The best stuff is the author’s parody of the CBC bureaucracy and its adherence to regional balance and bland programming. Elliot’s job interview is laugh-out-loud funny, as are his speeches to the staff. In the book’s acknowledgements, Riche thanks the CBC employees who “sang”—boy, did they. While “the Corpse,” as some call it, admittedly is an easy target, Riche skewers the policy wonks with glee, just as he pilloried private school administration in The Nine Planets. That book’s protagonist, Marty Devereaux, is a classic antihero, but there’s something sweeter about Elliot, who strives simply to make a great bottle of wine. Elliot’s a dreamer: “You can chase taste all you want,” he says, “you’ll never catch it.”

- Joanne Latimer  www.sinussister.com

Dis Like

These past few years I have found it ever harder to suffer heaped similes in descriptive prose, feeling the device should be used more sparingly.  I don’t think it’s a widely held view.

I’m considering writing, for a lark, something filled with failed similes, “the mountains jagged like melting butter”.
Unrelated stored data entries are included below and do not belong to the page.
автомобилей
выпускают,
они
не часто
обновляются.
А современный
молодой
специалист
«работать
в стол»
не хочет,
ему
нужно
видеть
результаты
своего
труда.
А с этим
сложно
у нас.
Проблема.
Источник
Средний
The protagonist in my new novel bemoans the lazy (and unavoidable) identification of facile taste equivalencies in wines, usually in the finding of various fruit and berries notes.  I thought it would be a little too cute to spell it out but I hope readers gather he feels it’s too easy to “like” (verb) the fermented juice of grenache grapes to cherries.

Launching in a Hurricane

Book launch is tomorrow, all are invited.  Hurricane Maria is forecast to be arriving the same day.  Perhaps we’ll be doing it in the dark.

Conversation

Interview with Weekend Arts Magazine host Mack Furlong was more a conversation than a regular Q and A.   Mack brought interesting ideas with him into the studio ( as well as a second book other than mine). It was an entirely pleasurable and stimulating experience.  Helped that Mack “got” and enjoyed the novel.

Link

Our chat was considerably longer than this so Mack did a terrific job editing it and, I believe, making me seem more lucid than was the case.

9/11 and TIFF

Here’s a re-post of the first thing I put on this site.  The “Rare Birds” film has a sort of cameo in “Easy to Like” as “Silly Goose”.  The fact that 9/11 is referenced in a line that begins on line eleven of page nine of the new book is just a coincidence, as is the fact that the official publication date is 10/9/11.

 

rb

Rare Birds played the Toronto Film Festival on September 11, 2001.  The above is a ticket for a screening cancelled after that day’s news.  It was given to me by its holder, my good friend Jim Vivian. Roger Ebert saw the film the night before and was partial to it. I did not attend the festival.

wine in food

Mentioned in an interview over at my publisher’s website that my favourite wines are from Burgundy but that they have become expensive.  Most that are fit to drink are much too dear to put in the pot (when cooking small game, hare or birds, nothing else will do). When I’m preparing something au vin or bourguignon  I sometimes use a Canadian wine made from pinot noir grapes.  Canadian pinots have improved  tremendously over the past few years.  Jeremy Bonia, the wine director at Raymond’s Restaurant  http://raymondsrestaurant.com/ here in St. John’s, put me on to a particularly good value, the Pelle Island Reserve.  The wine reminds me of village wines from around Gevrey.  It’s not as fine, not as complex  as those wines (it has cherry and choke cherry but nothing like mushrooms or,  in the best examples from Gevrey, something like the meat juices of the small game), though it is a near equal in having a very silky mouth feel and it comes at a price that I can pour it in with the braise and it’s good enough to drink alongside.